We note that \(\varDelta \)t includes contributions from the intrinsic time delay, violation of Lorentz invariance induced delays, delay due to possible non-zero photon mass, and an additional delay due to cold plasma dispersion along the line of sight (valid only for radio waves) [18, 23]. If we assume that all the other time delays are zero or negligible, we can estimate a limit on \(\varDelta \gamma \) [18] If we use the nano-second pulse from Crab with flux exceeding 2 MJy [26], which had \(\varDelta t <0.4\) ns, we get a corresponding limit on \(\varDelta \gamma < 2.41\times 10^{-15}\). We note that the radio pulse observations include a correction for the dispersion induced delay (\(\varDelta t_{DM}\)). However, an additional assumption made in obtaining a limit on \(\varDelta \gamma \) from the Crab nano-shot observations is that the PPN \(\gamma \) does not have the same \(\frac{1}{\nu }^2\) dependence on frequency as \(\varDelta t_{DM}\) [41]. We do however know from extragalactic observations of GRBs that the PPN \(\gamma \) is independent of energy over a range of eV to GeV to within \(\mathcal {O} 10^{-8}\) [12].

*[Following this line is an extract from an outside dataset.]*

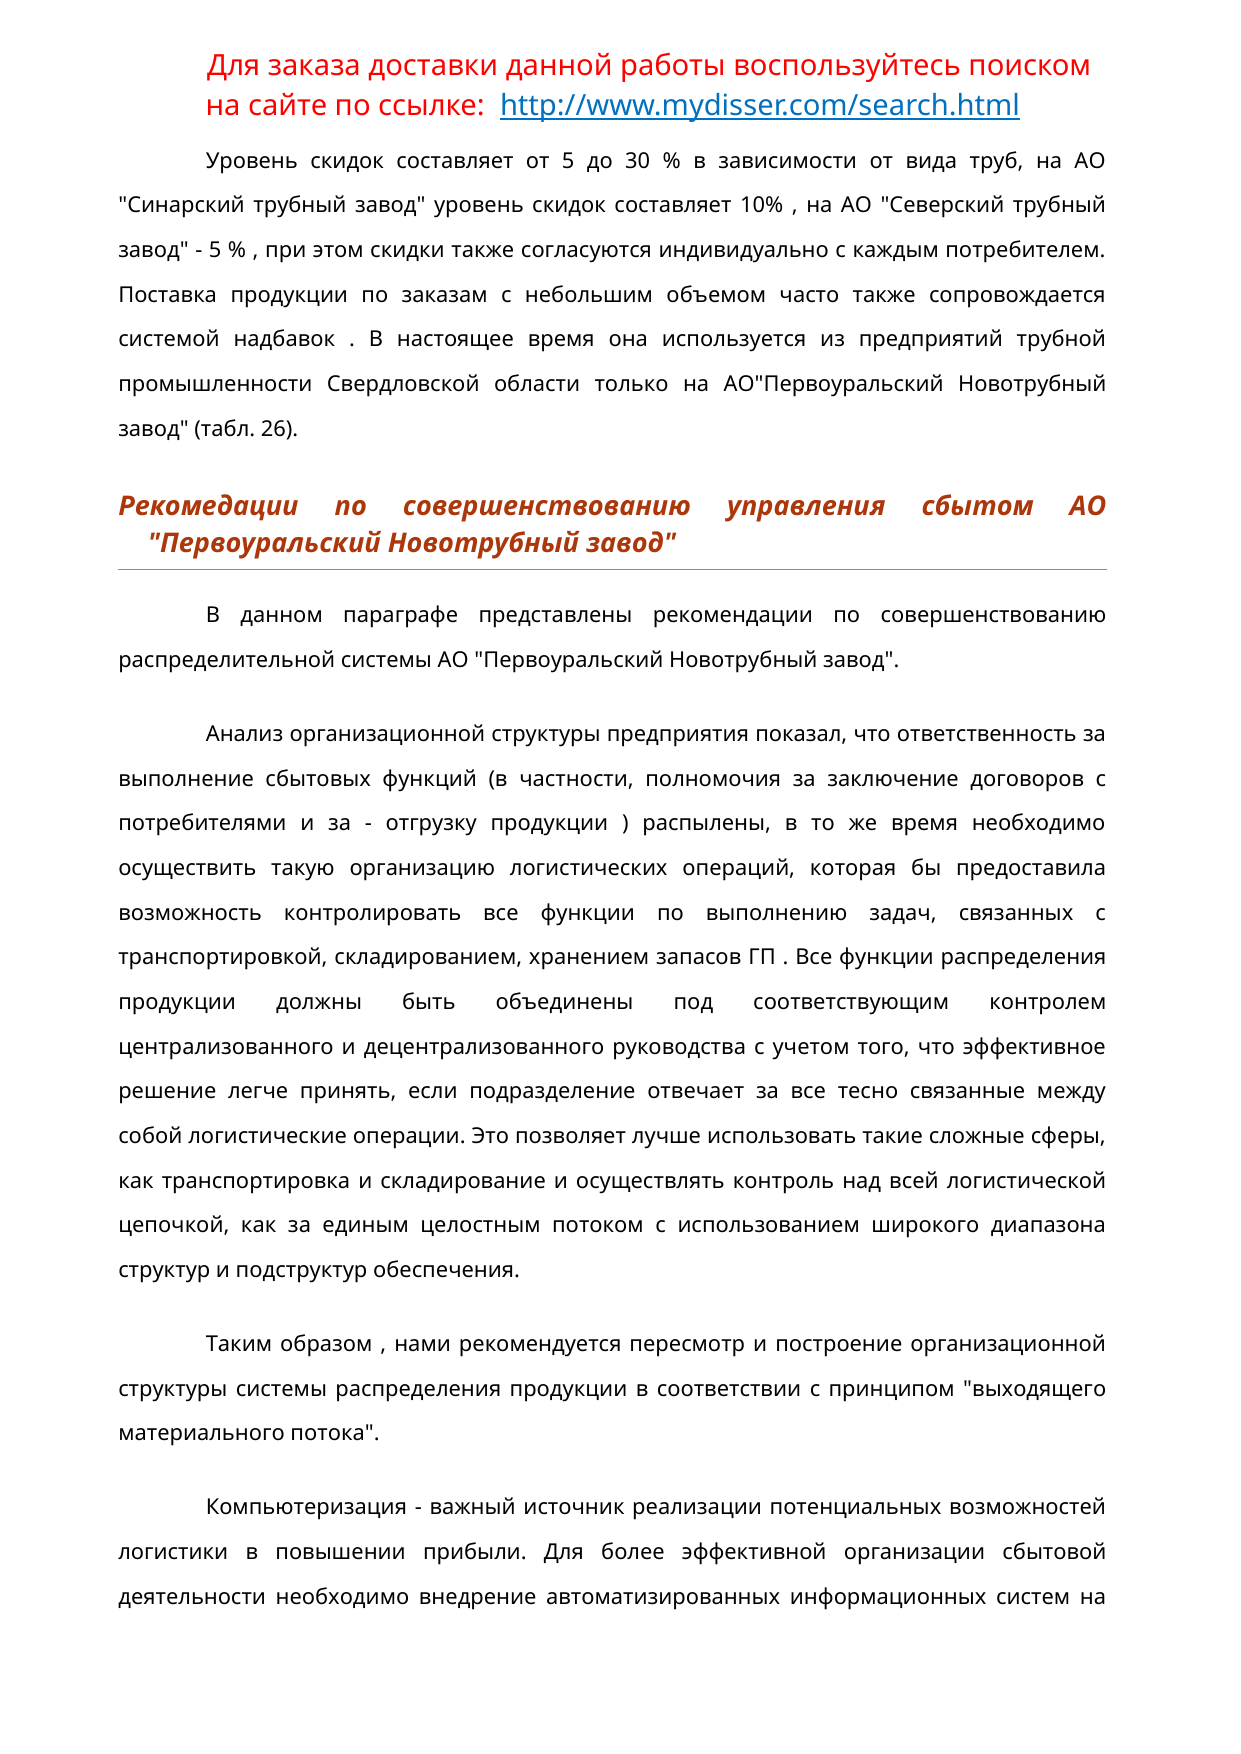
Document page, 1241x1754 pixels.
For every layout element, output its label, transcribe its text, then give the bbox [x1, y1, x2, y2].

The most precise time difference from multi-frequency monitoring of the Crab pulsar is between the radio and optical wavelengths equal to \(255\pm 21 \upmu s\) [42], where the radio data is obtained from the Nançay radio telescope and optical data from the S-CAM3 imager on the OGS telescope in Tenerife. Using this observed value of \(\varDelta t\), we get \(\varDelta \gamma <1.54 \times 10^{-9}\). Z16 have also used other combinations of multi-wavelength observations to set limits on WEP, but these are less stringent than those obtained using radio and optical observations. Therefore, we only report results on the violation of WEP using radio and optical observations.

4 Conclusions

We have calculated the total Shapiro delay to the Crab pulsar due to the gravitational potential along the line of sight. We included the contributions from both the dark and baryonic matter. The total delay from the gravitational potential of the dark matter distribution to the Crab pulsar is 3.4 days. The delay from the baryonic matter is equal to 0.12 days and 0.32 days for the bulge and disk respectively. Therefore, the total Shapiro delay is equal to 3.84 days. We also reviewed the differences in our calculations of Shapiro delay and those from other groups [1, 2], which also estimated this delay. Using this value for Shapiro delay, we then used the same multi-wavelength observations of the Crab pulsar as in Y16 and Z16 [1, 2] to obtain limits on violation of weak equivalence principle in terms of the PPN parameter \(\gamma \). Similar to Y16, we use observations of “nano-shot” giant pulses with time-delay \(<0.4\) ns resulting in \(\varDelta \gamma < 2.41\times 10^{-15}\). We then follow Z16, and use the time-differences between radio and optical photons from a multi-wavelength observing campaign of the Crab pulsar and obtain \(\varDelta \gamma < 1.54\times 10^{-9}\).